Mercredi soir dernier, à la salle Anaïs-Allard-Rousseau de Trois-Rivières, les 250 places disponibles étaient pratiquement toutes prises. Harry Manx, accompagné du claviériste ontarien Mark Lalama, a offert toute une messe à ses fidèles qui ont écouté ses chansons religieusement ! Dès son entrée, Manx a fait de la salle de spectacle son temple. Les lumières de la scène, bien que généreuses, ont servi à accentuer l’ambiance bien cérémoniale.
Au-delà de ce contexte pouvant donner une impression d’austérité, le musicien né dans l’Île de Mans (situé entre l’Irlande et la Grande-Bretagne) s’est montré généreux, à l’aise et drôle. Entre les chansons, autodérision et boutades se sont succédé. Parler d’épreuves difficiles pour ensuite expliquer que c’est le style typique d’une chanson d’amour ; stimuler un « courrier du lecteur » dont la lettre concernait le niveau d’appréciation du chanteur par rapport à la bouffe québécoise ; expliquer que le blues, ça sert non pas à exprimer sa douleur, mais à faire souffrir les gens, etc. fait partie des moments cocasses permettant de consolider la complicité entre Manx, Lalama et le public.
La présence de seulement deux musiciens sur scènes était suffisante. Manx avait apporté avec lui cinq guitares différentes, son portable pour les rythmes et un harmonica (ce qui lui a permis durant le spectacle de jouer trois instruments à la fois !). De son côté, Lalama avait apporté son accordéon, son clavier Moog et sa mélodica (style de clavier qui se prend pour un instrument à vent n’ayant été utilisé qu’une seule fois durant le spectacle). Bien que le mariage entre les éléments de cette artillerie aurait pu s’avérer houleux, il apporte plutôt une touche différente aux chansons d’abord entendues sur disque. Les pièces très blues aux accents indiens de Manx prennent alors une couleur tantôt psychédélique, tantôt évoquant la Louisiane.
https://soundcloud.com/putumayo/putumayo-presents-acoustic-3
Les pièces de Manx sont des trésors de sorcelleries sur scène. Autant les pièces sur disques sont envoutantes, autant le temps d’un spectacle elles sont devenues des professions de foi pour les tympans ! Les pièces « Bring Than Thing », « Make Way for the Living » et « Coat of Mail » n’en étaient que plus puissantes. Quant aux reprises, il faut plutôt parler de réinvention et non de brebis sacrifiées sur le bucher malmené des reprises. « Voodoo Child » (Jimmy Hendrix), « I’m On Fire » (Bruce Springsteen), « Summertime » (Gershwin) et « Baby Please Don’t Go » (Willie Dixon) sont devenues en une soirée des pièces de Harry Manx !

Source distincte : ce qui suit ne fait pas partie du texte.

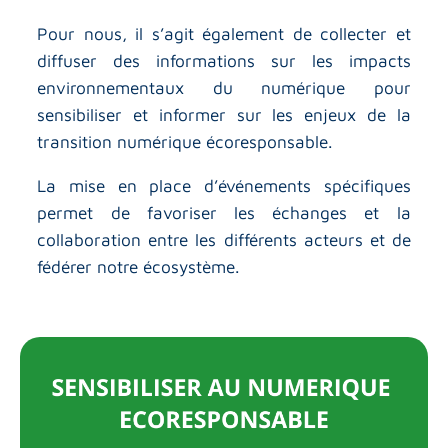
Pour nous, il s’agit également de collecter et
diffuser des informations sur les impacts
environnementaux du numérique pour
sensibiliser et informer sur les enjeux de la
transition numérique écoresponsable.
La mise en place d’événements spécifiques
permet de favoriser les échanges et la
collaboration entre les différents acteurs et de
fédérer notre écosystème.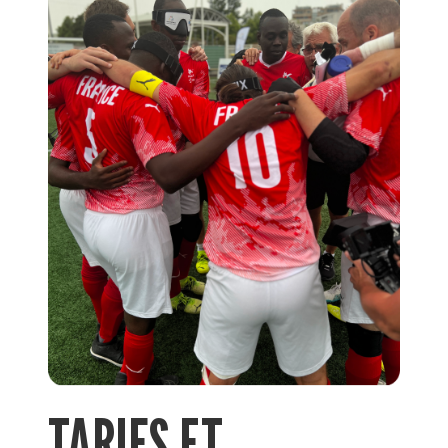
TARIFS ET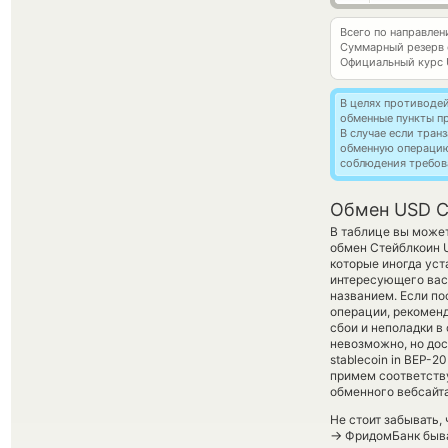
Всего по направле
Суммарный резерв
Официальный курс
В целях противоде
обменные пункты п
В случае если тра
обменную операци
соблюдения требов
Обмен USD C
В таблице вы может
обмен Стейблкоин 
которые иногда уст
интересующего вас 
названием. Если п
операции, рекоменд
сбои и неполадки в
невозможно, но дос
stablecoin in BEP-2
примем соответств
обменного вебсайта
Не стоит забывать,
→
ФридомБанк бываю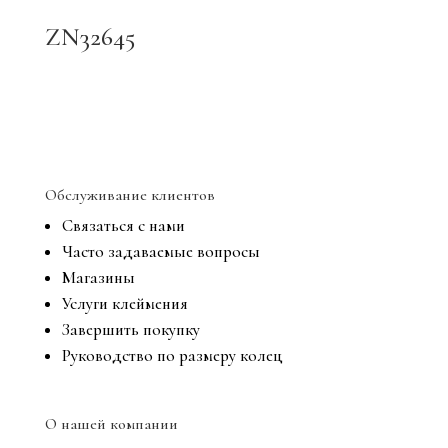
ZN32645
Обслуживание клиентов
Связаться с нами
Часто задаваемые вопросы
Магазины
Услуги клеймения
Завершить покупку
Руководство по размеру колец
О нашей компании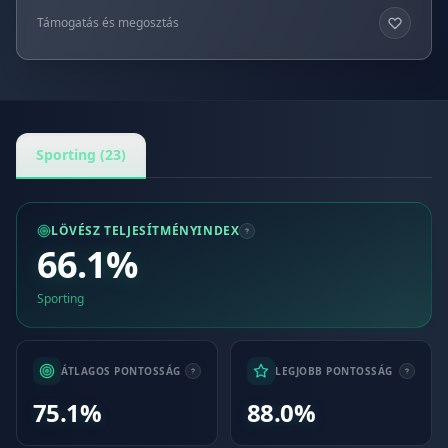
Támogatás és megosztás
Sporting (23)
LÖVÉSZ TELJESÍTMÉNYINDEX
66.1%
Sporting
ÁTLAGOS PONTOSSÁG
LEGJOBB PONTOSSÁG
75.1%
88.0%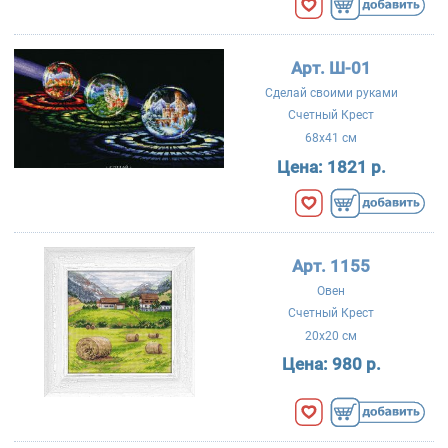
Арт. Ш-01
Сделай своими руками
Счетный Крест
68x41 см
Цена:
1821 р.
Арт. 1155
Овен
Счетный Крест
20x20 см
Цена:
980 р.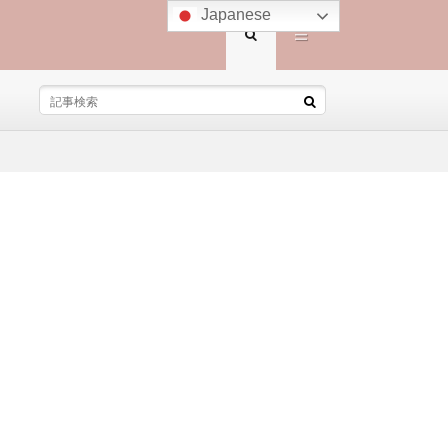
Japanese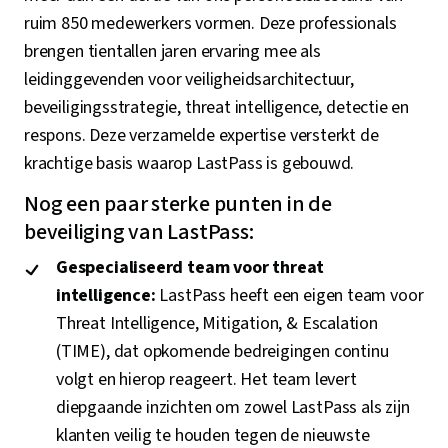
ruim 850 medewerkers vormen. Deze professionals
brengen tientallen jaren ervaring mee als
leidinggevenden voor veiligheidsarchitectuur,
beveiligingsstrategie, threat intelligence, detectie en
respons. Deze verzamelde expertise versterkt de
krachtige basis waarop LastPass is gebouwd.
Nog een paar sterke punten in de
beveiliging van LastPass:
Gespecialiseerd team voor threat
intelligence:
LastPass heeft een eigen team voor
Threat Intelligence, Mitigation, & Escalation
(TIME), dat opkomende bedreigingen continu
volgt en hierop reageert. Het team levert
diepgaande inzichten om zowel LastPass als zijn
klanten veilig te houden tegen de nieuwste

L’appréciation du public envers Manx et son univers intégrant l’Inde, le blues sud-américain et le folk canadien était palpable avec trois ovations debout, justifiées par deux rappels. Certains fans nous ont avoué à moi et à Jean-François (notre photographe et fan de Manx) avoir été envoutés dès la première écoute, que ce soit chez l’esthéticienne ou à la télévision. Ils apprécient également sa capacité d’entretenir une belle relation avec son public et ses efforts pour lui plaire. Par exemple, une spectatrice a expliqué que la maîtrise du français de Manx s’est accrue depuis le dernier spectacle qu’elle a vu.
Pour apprécier Harry Manx, il faut accepter d’adopter une attitude très attentive, voire contemplative. Si vous voulez participer à un « mushpit », vivre dans un éclairage vous provoquant une crise d’épilepsie et danser jusqu’à mourir, ce spectacle n’est pas pour vous ! Il est bon parfois d’être simplement spectateur et de se laisser submerger complètement par un monde étant particulier lorsque non initié, mais qui devient vite un second chez-soi.